# Kits



## Pampered pets (Jun 20, 2009)

went to my frineds rescue today and came back with three beano kits lol


__
Sensitive content, not recommended for those under 18
Show Content










my other kits,



















sorry they arnt very good they are from my phone.


----------



## DKDREAM (Sep 15, 2008)

Pampered pets said:


> my other kits,
> 
> 
> 
> ...


what a stunner - black nosed silver?


----------



## Pampered pets (Jun 20, 2009)

yes lol ill try to get a clearer photo, she dosnt have much silver so will be a DEW soon, her sister has half a black nose.

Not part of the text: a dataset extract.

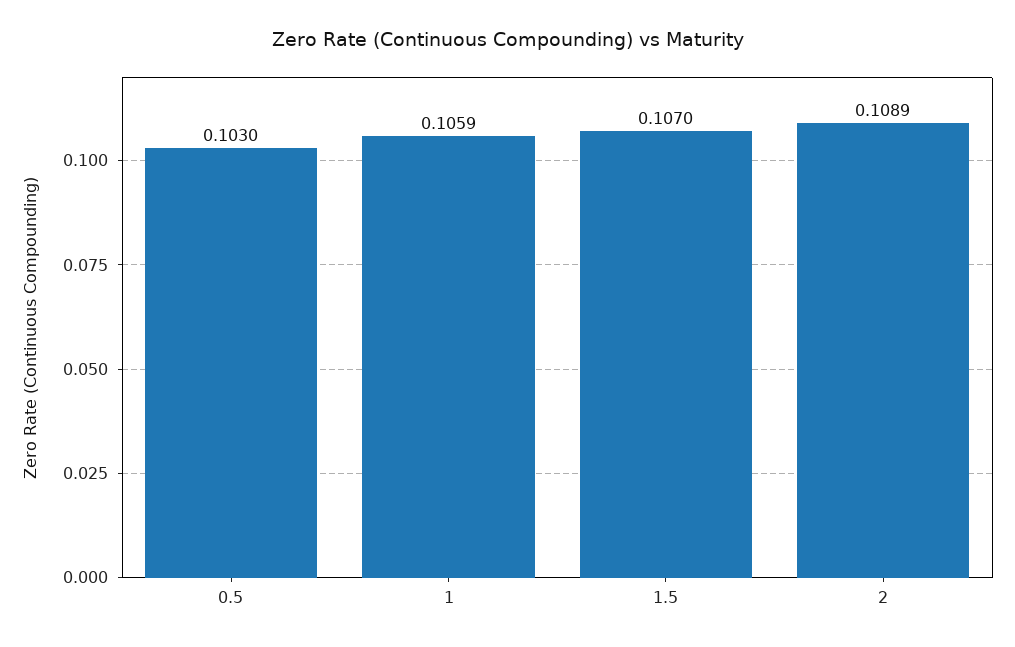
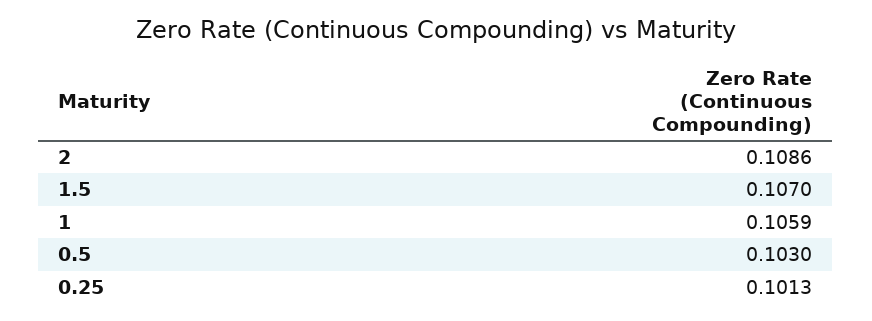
2: 0.1089 -> 0.1086
0.25: none -> 0.1013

I agree she is stunning lol


----------



## DKDREAM (Sep 15, 2008)

I have a black nosed silver but hes darker then her. hes 3 coming up and his nose is still solid.


----------



## Pampered pets (Jun 20, 2009)

Yeah her nose probably wont change but she will soon be a dark eyed white as she dosnt have all that much silver in her.


----------



## DKDREAM (Sep 15, 2008)

how old is she?* i only as because if shes really young sometimes silvers can get darker as they get older she dosent look that dark so she probably will go DEW in time.


----------



## Marcia (Mar 10, 2009)

Gorgeous


----------



## Pampered pets (Jun 20, 2009)

DKDREAM said:


> how old is she?* i only as because if shes really young sometimes silvers can get darker as they get older she dosent look that dark so she probably will go DEW in time.


she is 8 weeks old, i dont think she will go darker, her two sisters are already virtually DEW now.

The little buggers attacked me last night lol they were trying to grab their meat and got my hand instead it was like feeding sharks, there was blood everywhere lol


----------